JOB:
What is needed is an exact repeat of the lines from the one holding "佈置/生日佈置/派對佈置/婚禮佈" through the final line of the data, with no pictures.

Page-level text extractions:
BEGIN

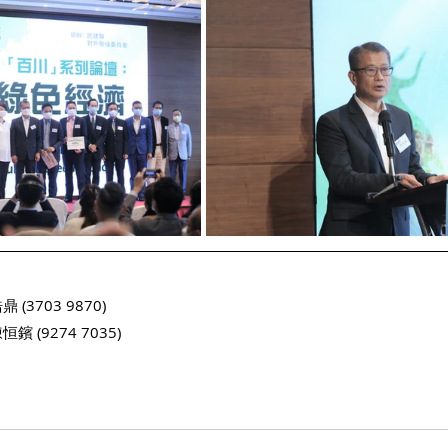
3703 9870)
(9274 7035)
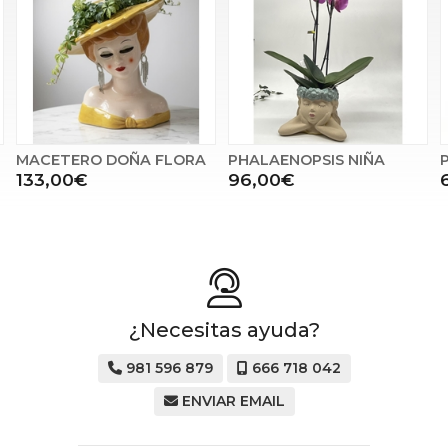
FLORA
PHALAENOPSIS NIÑA
PHALAENOPSIS PICA
96,00€
68,00€
¿Necesitas ayuda?
981 596 879
666 718 042
ENVIAR EMAIL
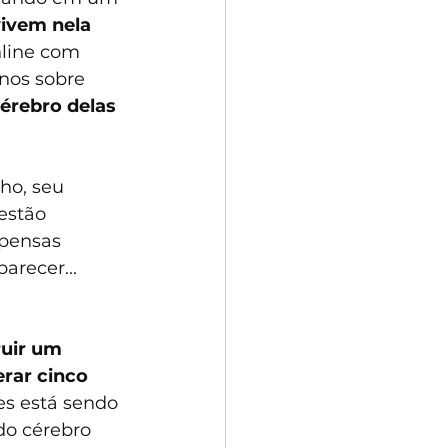
vivem nela
line com 
nos sobre 
érebro delas 
ho, seu 
estão 
mpensas 
recer... 
uir um 
rar cinco 
es está sendo 
 do cérebro 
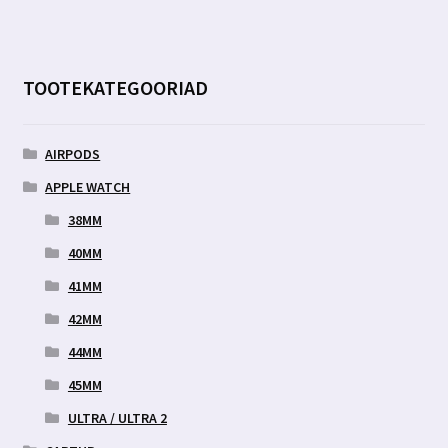
TOOTEKATEGOORIAD
AIRPODS
APPLE WATCH
38MM
40MM
41MM
42MM
44MM
45MM
ULTRA / ULTRA 2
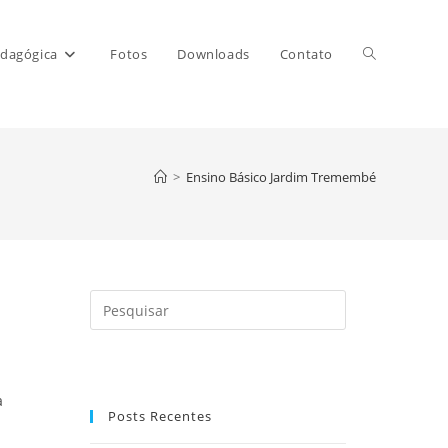
Alternar
dagógica
Fotos
Downloads
Contato
pesquisa
>
Ensino Básico Jardim Tremembé
do
site
Pressione
a
tecla
“Esc”
a
para
Posts Recentes
fechar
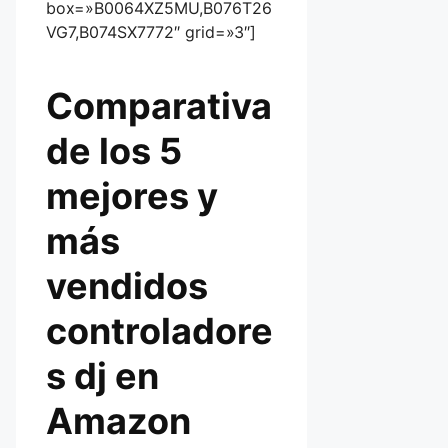
box=»B0064XZ5MU,B076T26
VG7,B074SX7772″ grid=»3″]
Comparativa
de los 5
mejores y
más
vendidos
controladore
s dj en
Amazon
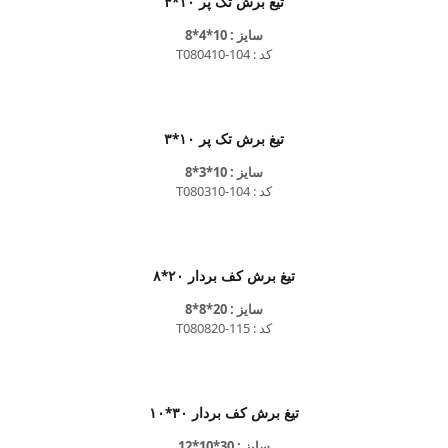
تیغ برش تک پر ۱۰*۴
سایز : 10*4*8
کد : T080410-104
تیغ برش تک پر ۱۰*۳
سایز : 10*3*8
کد : T080310-104
تیغ برش کف بردار ۲۰*۸
سایز : 20*8*8
کد : T080820-115
تیغ برش کف بردار ۳۰*۱۰
سایز : 30*10*12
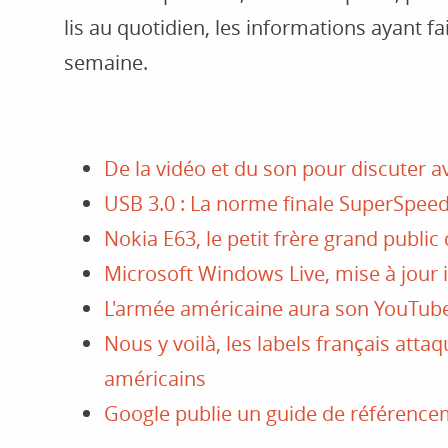
lis au quotidien, les informations ayant fai
semaine.
De la vidéo et du son pour discuter 
USB 3.0 : La norme finale SuperSpee
Nokia E63, le petit frère grand public
Microsoft Windows Live, mise à jour
L'armée américaine aura son YouTub
Nous y voilà, les labels français attaq
américains
Google publie un guide de référence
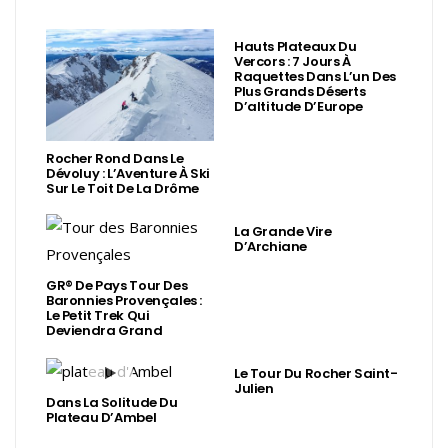
Hauts Plateaux Du
Vercors : 7 Jours À
Raquettes Dans L’un Des
Plus Grands Déserts
D’altitude D’Europe
Rocher Rond Dans Le
Dévoluy : L’Aventure À Ski
Sur Le Toit De La Drôme
La Grande Vire
D’Archiane
GR® De Pays Tour Des
Baronnies Provençales :
Le Petit Trek Qui
Deviendra Grand
Le Tour Du Rocher Saint-
Julien
Dans La Solitude Du
Plateau D’Ambel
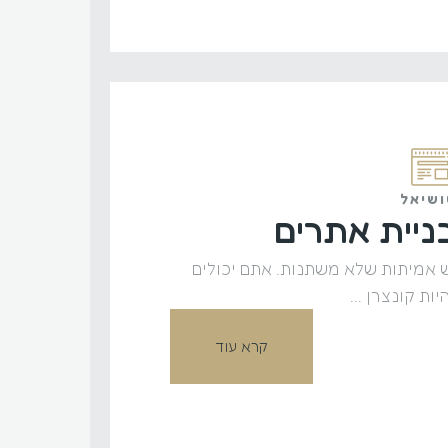
שיאל
ניית אתרים
 אמיתות שלא משתנות. אתם יכולים
יות קונצרן ...
קרא עוד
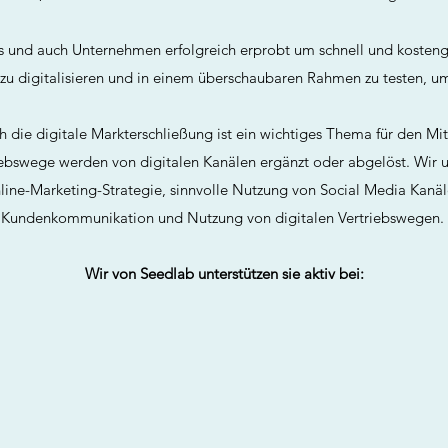
 und auch Unternehmen erfolgreich erprobt um schnell und kostengü
zu digitalisieren und in einem überschaubaren Rahmen zu testen, u
 die digitale Markterschließung ist ein wichtiges Thema für den Mi
riebswege werden von digitalen Kanälen ergänzt oder abgelöst. Wir 
line-Marketing-Strategie, sinnvolle Nutzung von Social Media Kanäl
Kundenkommunikation und Nutzung von digitalen Vertriebswegen.
Wir von Seedlab unterstützen sie aktiv bei:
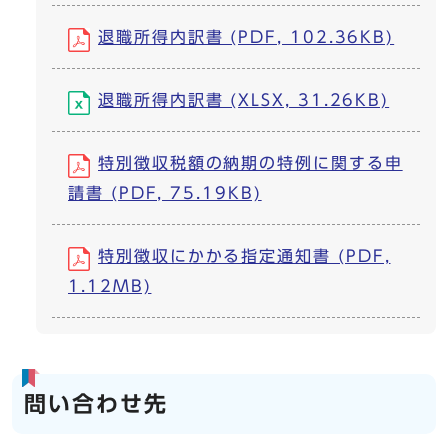
退職所得内訳書 (PDF, 102.36KB)
退職所得内訳書 (XLSX, 31.26KB)
特別徴収税額の納期の特例に関する申
請書 (PDF, 75.19KB)
特別徴収にかかる指定通知書 (PDF,
1.12MB)
問い合わせ先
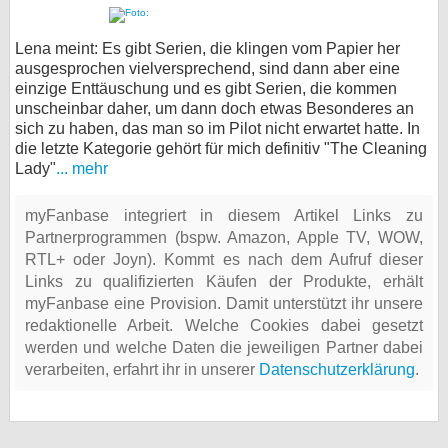
Lena meint: Es gibt Serien, die klingen vom Papier her
ausgesprochen vielversprechend, sind dann aber eine
einzige Enttäuschung und es gibt Serien, die kommen
unscheinbar daher, um dann doch etwas Besonderes an
sich zu haben, das man so im Pilot nicht erwartet hatte. In
die letzte Kategorie gehört für mich definitiv "The Cleaning
Lady"
... mehr
myFanbase integriert in diesem Artikel Links zu
Partnerprogrammen (bspw. Amazon, Apple TV, WOW,
RTL+ oder Joyn). Kommt es nach dem Aufruf dieser
Links zu qualifizierten Käufen der Produkte, erhält
myFanbase eine Provision. Damit unterstützt ihr unsere
redaktionelle Arbeit. Welche Cookies dabei gesetzt
werden und welche Daten die jeweiligen Partner dabei
verarbeiten, erfahrt ihr in unserer
Datenschutzerklärung
.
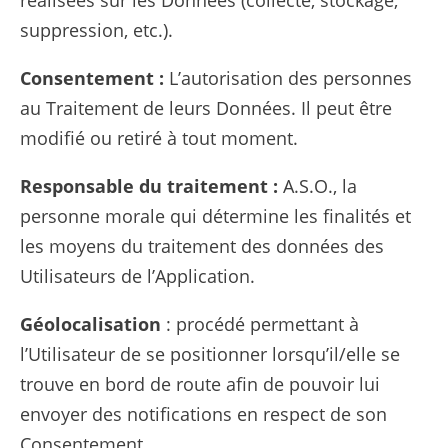
réalisées sur les Données (collecte, stockage,
suppression, etc.).
Consentement :
L’autorisation des personnes
au Traitement de leurs Données. Il peut être
modifié ou retiré à tout moment.
Responsable du traitement :
A.S.O., la
personne morale qui détermine les finalités et
les moyens du traitement des données des
Utilisateurs de l’Application.
Géolocalisation
: procédé permettant à
l’Utilisateur de se positionner lorsqu’il/elle se
trouve en bord de route afin de pouvoir lui
envoyer des notifications en respect de son
Consentement.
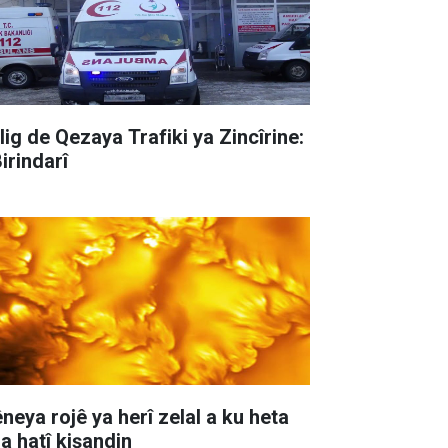
lig de Qezaya Trafiki ya Zincîrine:
irindarî
neya rojê ya herî zelal a ku heta
ha hatî kişandin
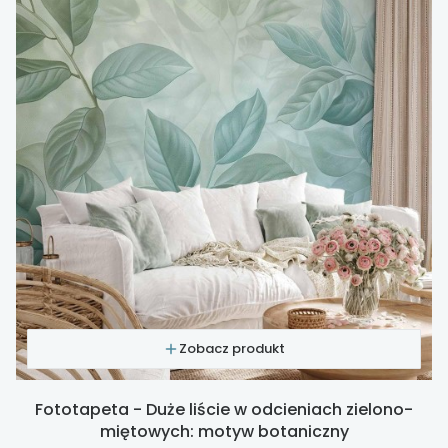
Zobacz produkt
Fototapeta - Duże liście w odcieniach zielono-
miętowych: motyw botaniczny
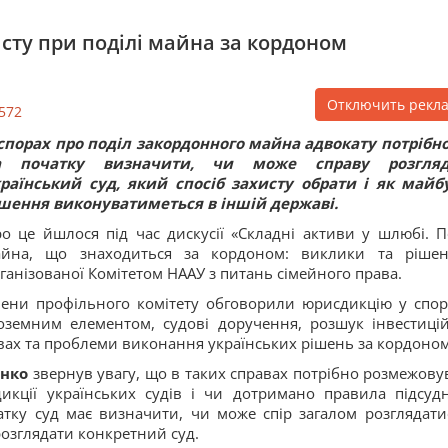
сту при поділі майна за кордоном
Отключить рекл
572
спорах про поділ закордонного майна адвокату потрібн
а початку визначити, чи може справу розгляд
раїнський суд, який спосіб захисту обрати і як майб
шення виконуватиметься в іншій державі.
о це йшлося під час дискусії «Складні активи у шлюбі. П
айна, що знаходиться за кордоном: виклики та рішен
ганізованої Комітетом НААУ з питань сімейного права.
ени профільного комітету обговорили юрисдикцію у спор
оземним елементом, судові доручення, розшук інвестиці
авах та проблеми виконання українських рішень за кордоном
енко
звернув увагу, що в таких справах потрібно розмежову
кції українських судів і чи дотримано правила підсудн
атку суд має визначити, чи може спір загалом розглядати
розглядати конкретний суд.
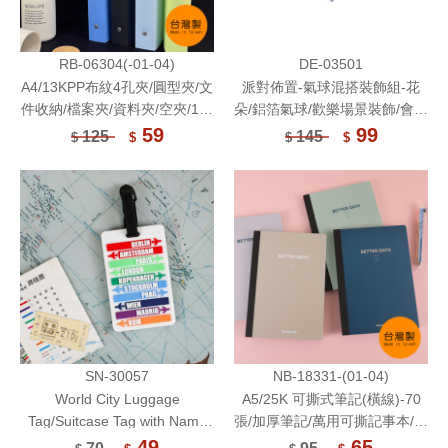
RB-06304(-01-04)
DE-03501
A4/13KPP布紋4孔夾/圓型夾/文
派對佈置-氣球混搭裝飾組-花
件收納/檔案夾/資料夾/空夾/1本
朵/鋁箔氣球/歡樂場景裝飾/會場
入
佈置/生日佈置/派對佈置/婚禮佈
59
99
125
145
$
$
$
$
置
SN-30057
NB-18331-(01-04)
World City Luggage
A5/25K 可撕式筆記(橫線)-70
Tag/Suitcase Tag with Name
張/加厚筆記/萬用可撕記事本/側
Card/Baggage Tag
翻筆記/定頁筆記
49
65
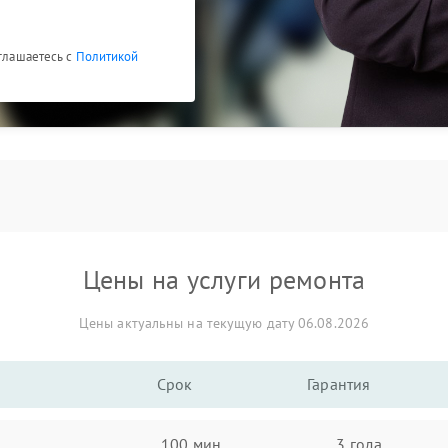
оглашаетесь с
Политикой
Цены на услуги ремонта
Цены актуальны на текущую дату 06.08.2026
Срок
Гарантия
100 мин
3 года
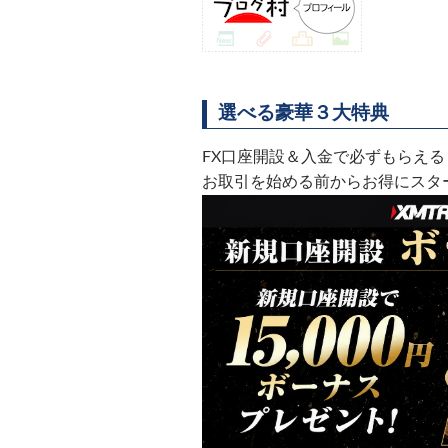
選べる豪華３大特典
FX口座開設＆入金で必ずもらえる
お取引を始める前からお得にスタ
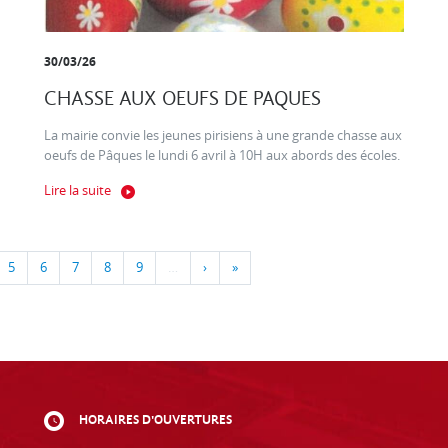
30/03/26
CHASSE AUX OEUFS DE PAQUES
La mairie convie les jeunes pirisiens à une grande chasse aux
oeufs de Pâques le lundi 6 avril à 10H aux abords des écoles.
Lire la suite
5
6
7
8
9
…
›
»
HORAIRES D'OUVERTURES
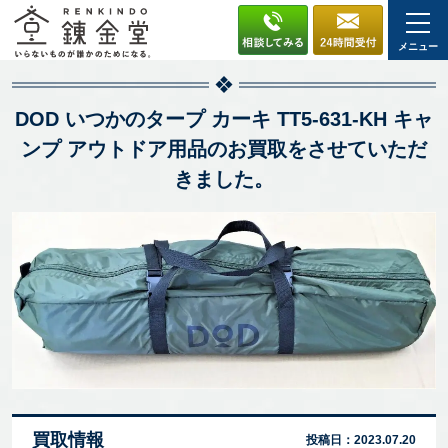
メニュー
DOD いつかのタープ カーキ TT5-631-KH キャ
ンプ アウトドア用品のお買取をさせていただ
きました。
買取情報
投稿日：
2023.07.20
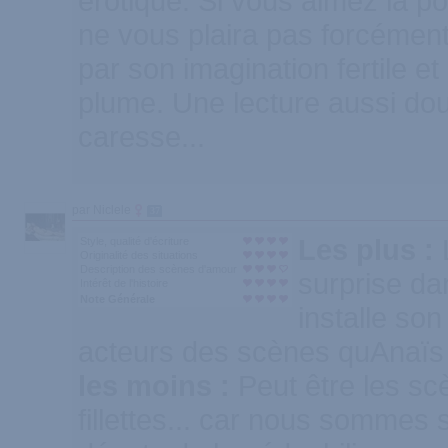
érotique. Si vous aimez la po
ne vous plaira pas forcément
par son imagination fertile e
plume. Une lecture aussi do
caresse...
par Niclele
37
Les plus :
Style, qualité d'écriture
Originalité des situations
Description des scènes d'amour
surprise dan
Intérêt de l'histoire
Note Générale
installe son
acteurs des scènes quAnaïs 
les moins :
Peut être les s
fillettes... car nous sommes 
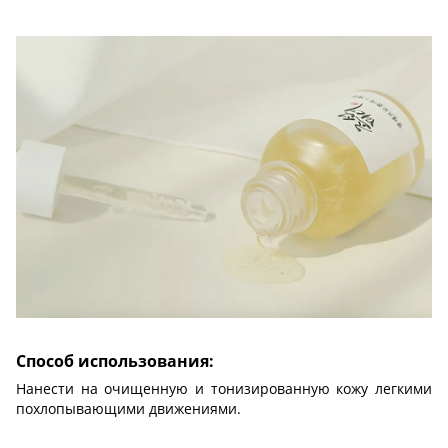
Способ использования:
Нанести на очищенную и тонизированную кожу легкими
похлопывающими движениями.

END

ANSWER FOR THIS EXERCISE:
佈置/生日佈置/派對佈置/婚禮佈
59
99
125
145
$
$
$
$
置
SN-30057
NB-18331-(01-04)
World City Luggage
A5/25K 可撕式筆記(橫線)-70
Tag/Suitcase Tag with Name
張/加厚筆記/萬用可撕記事本/側
Card/Baggage Tag
翻筆記/定頁筆記
49
65
оглашаетесь с
Политикой
Цены на услуги ремонта
Цены актуальны на текущую дату 06.08.2026
Срок
Гарантия
100 мин
3 года
選べる豪華３大特典
FX口座開設＆入金で必ずもらえる
お取引を始める前からお得にスタ
30/03/26
CHASSE AUX OEUFS DE PAQUES
La mairie convie les jeunes pirisiens à une grande chasse aux
oeufs de Pâques le lundi 6 avril à 10H aux abords des écoles.
Lire la suite
5
6
7
8
9
…
›
»
HORAIRES D'OUVERTURES
メニュー
DOD いつかのタープ カーキ TT5-631-KH キャ
ンプ アウトドア用品のお買取をさせていただ
きました。
買取情報
投稿日：
2023.07.20
érotique. Si vous aimez la po
ne vous plaira pas forcément
par son imagination fertile e
plume. Une lecture aussi do
caresse...
par Niclele
37
Les plus :
Style, qualité d'écriture
Originalité des situations
Description des scènes d'amour
surprise dan
Intérêt de l'histoire
Note Générale
installe son
acteurs des scènes quAnaïs 
les moins :
Peut être les s
fillettes... car nous sommes 
Способ использования:
Нанести на очищенную и тонизированную кожу легкими
похлопывающими движениями.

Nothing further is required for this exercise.